__Job item__: State how many lines of the data contain the string "Which", matching case exactly, and give only that number.

Saved data entries
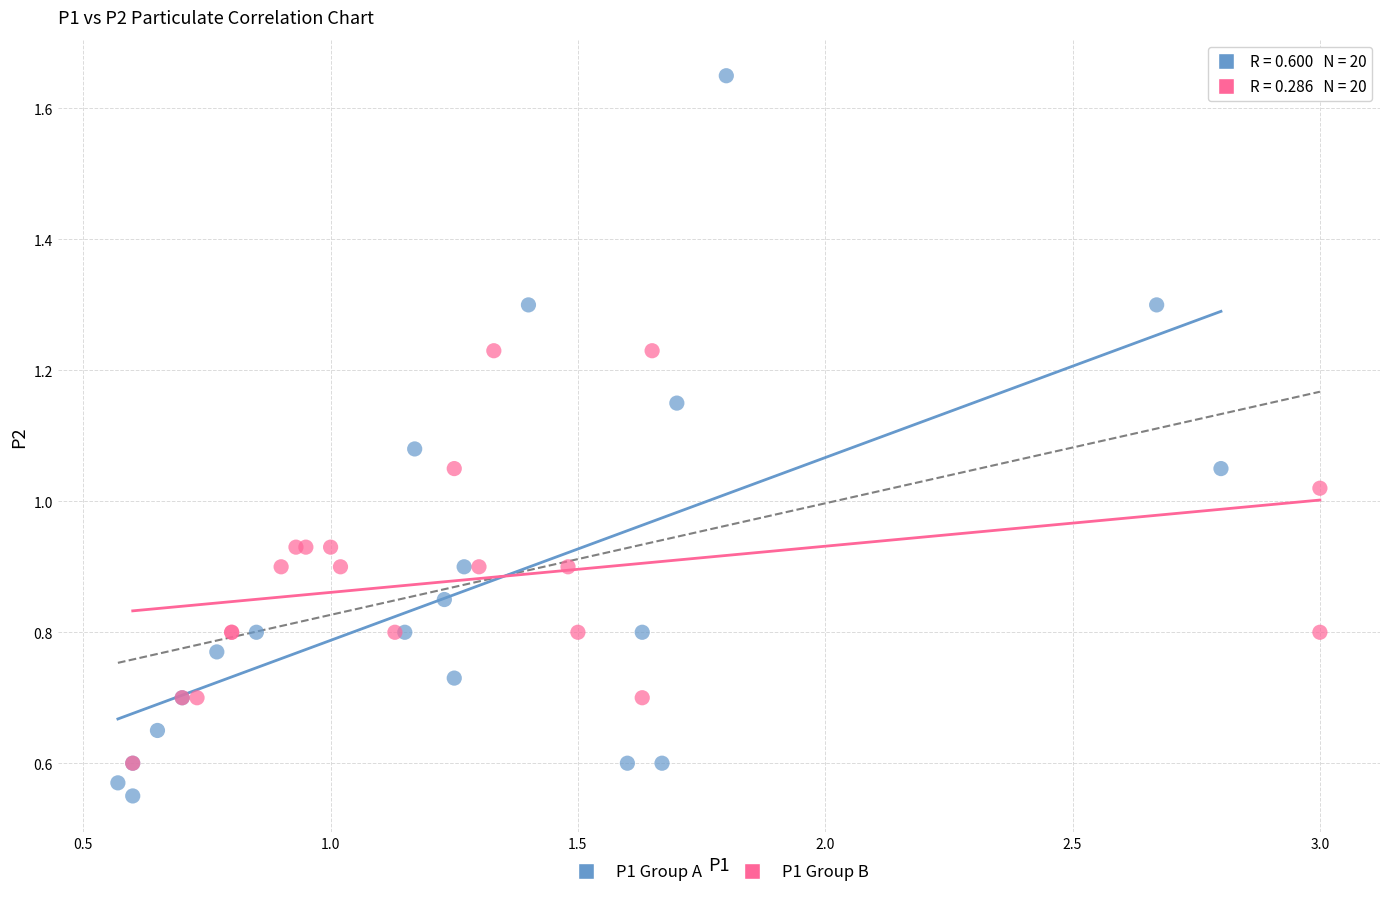

Which series reaches the minimum Y coordinate?

P1 Group A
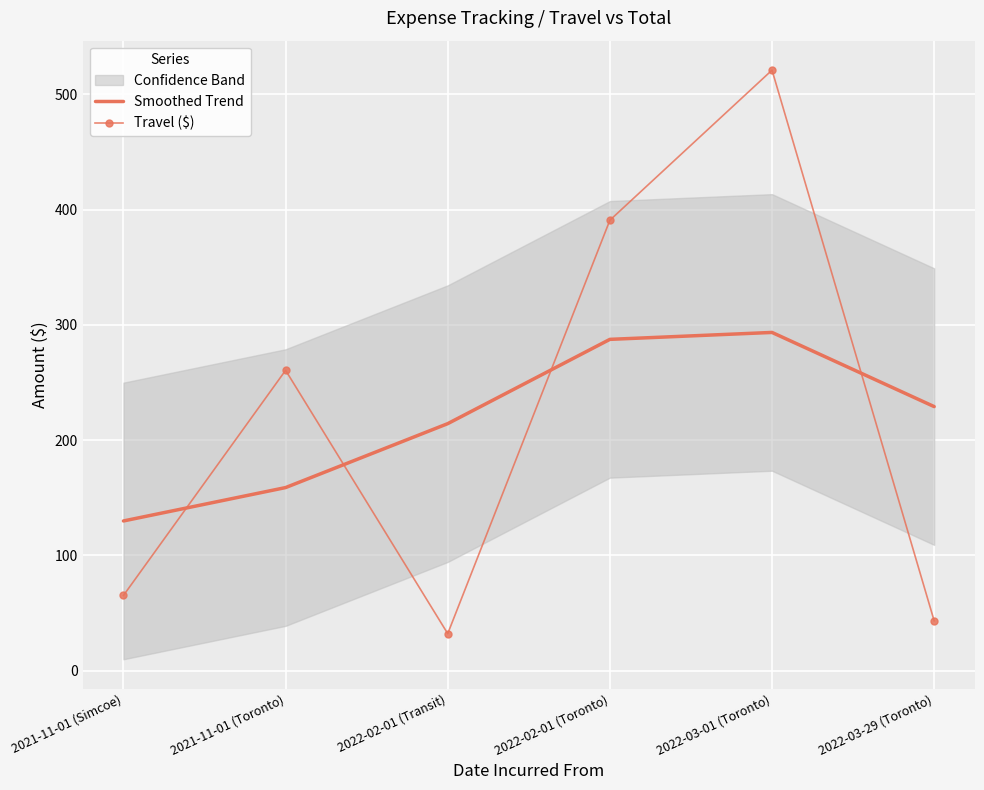

How many lines are shown in the chart?

2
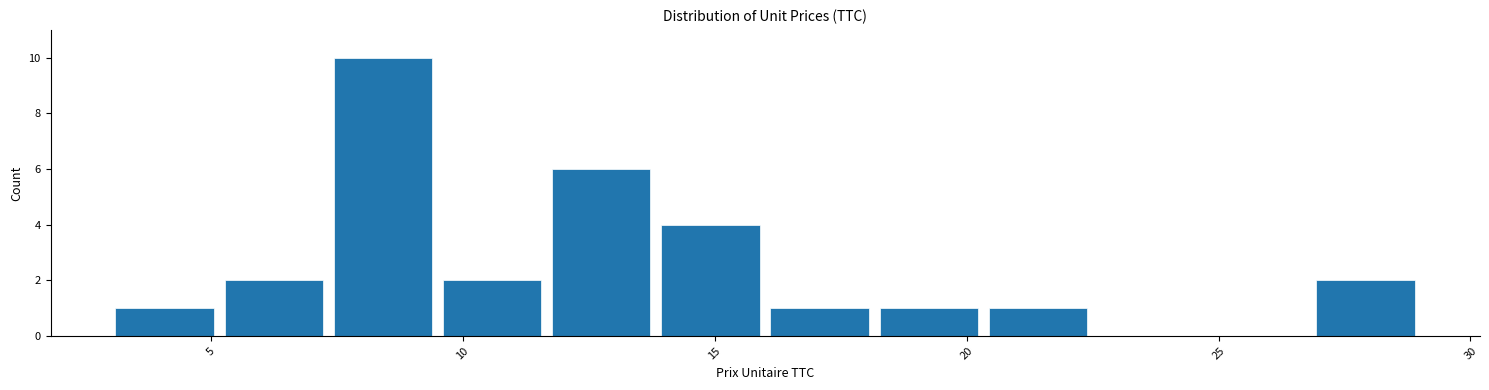

Which range on the x-axis has the tallest bar?

7.5 to 9.5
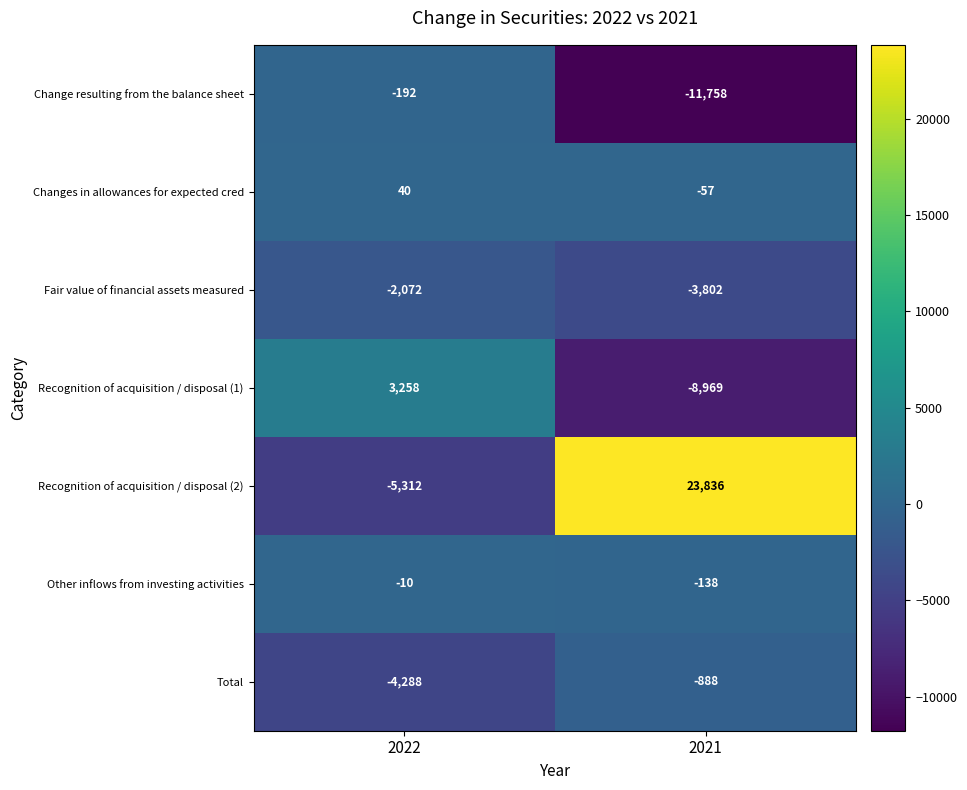

Where is Change resulting from the balance sheet nearest to the value -5975?

2022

__Completed exercise__: 2